Erteleme terimi, bir şeyin ertelenmesini veya ertelenmesini belirtmek için kullanılır. İnsanlarda çok yaygın bir taktiktir. Bazı görevler ilgisizliğe neden olduğunda, kişide rahatsızlık ve huzursuzluğa yol açabilir, bu yüzden genellikle geleceğe bırakılırlar. Bu, bireyler arasında en tekrar eden davranışlardan biridir.
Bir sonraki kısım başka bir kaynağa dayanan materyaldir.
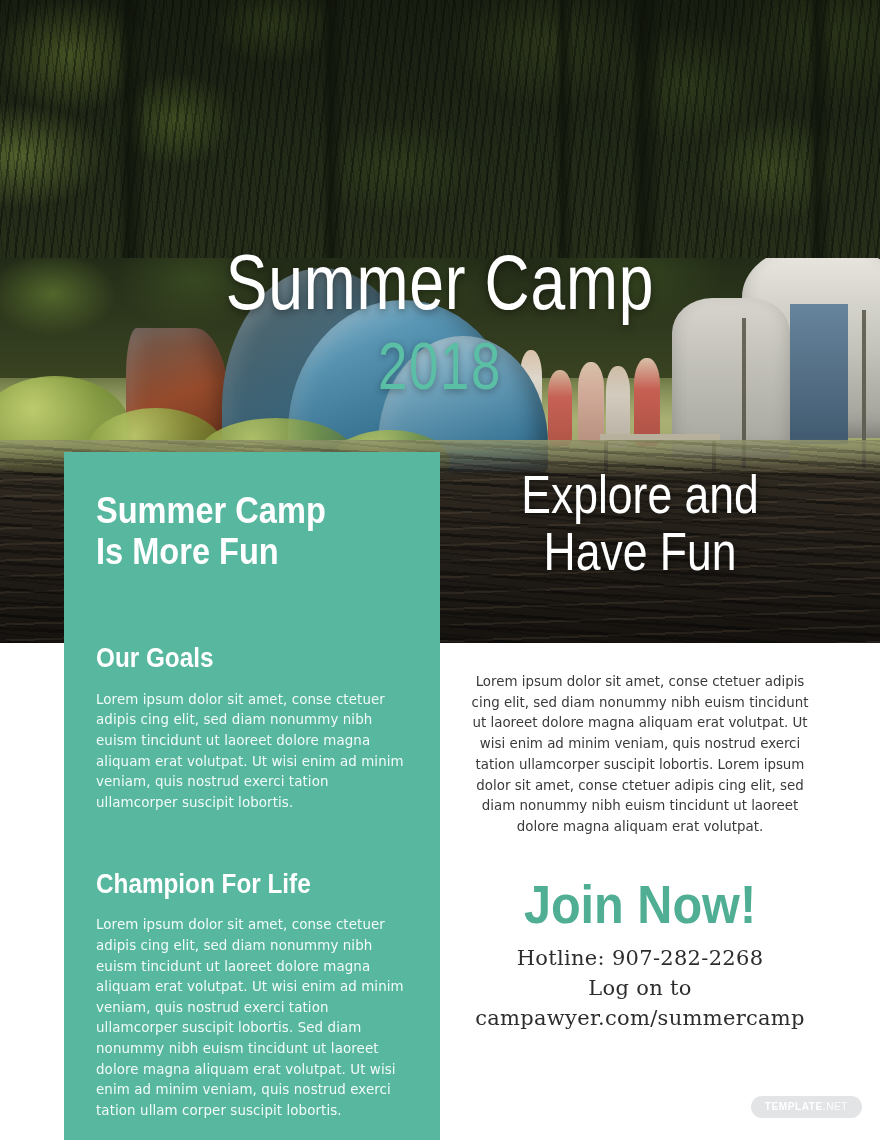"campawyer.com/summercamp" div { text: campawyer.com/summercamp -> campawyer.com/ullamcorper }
Bununla birlikte, bu tür bir davranış alışkanlık haline geldiğinde kişilik bozukluğu haline gelebilir. Verdikleri taahhütlerden sorumlu olmayan ve bu nedenle onlardan kaçmaya çalışan özneler vardır. Örneğin, "Lavaboyu tamir etmeliyim ama yarın yapsam iyi olur", bu kocalar için çok tipik bir ifadedir.
Bu davranış aşırıya kaçılırsa riskli olabilir, çünkü kişi kendini kandırıyor, bir şeyler yapacağını söylüyor ve geciktiriyor, sanki bu şekilde yapmanın rahatsızlığını erteler gibi.
Bu davranışı tetikleyen sebepler çeşitlidir: depresyon, anksiyete vb. Ancak erteleme, gerekçelendirilebilir nedenlerle ortaya çıkabilir, çünkü karmaşık olabilecek belirli kararların alınması gereken durumlar vardır ve yeterli bilgiye sahip olmanın daha iyi olduğu durumlar vardır, bu nedenle bunlar genellikle gerekli tüm veriler elde edilene kadar ertelenir. doğru kararı vermek.
Kişinin sahip olduğu sorumlulukları ertelemeye alışmaması önemlidir, ancak bazen bunları yapmanın can sıkıcı olduğu doğrudur, örneğin ev işi yapmak (bulaşık makinesini onarmak, boruları sızdırmak, garajı temizlemek, boyama yapmak) ev vb.), bunlar zaten yapılması gereken faaliyetlerdir çünkü değilse, her şey kaos olurdu.
Aynı şey işte ve okulda da geçerlidir; Kişi, sorumsuz bir kişi olduğunu göstereceği ve ciddi sonuçlar doğuracağı için, kendisine verilen görevleri erteleyemez veya erteleyemez.
Aile teşvik ettiğini gerçekten anlamlıdır değerini olmanın sorumlusu ve kaçınarak koyarak onlar ve iyi erkekler ve kadınlar onları ne yapacağını sorumluluk öğretiliyor çünkü bu şekilde, sıkıcı olsa bile kapalı şeyler.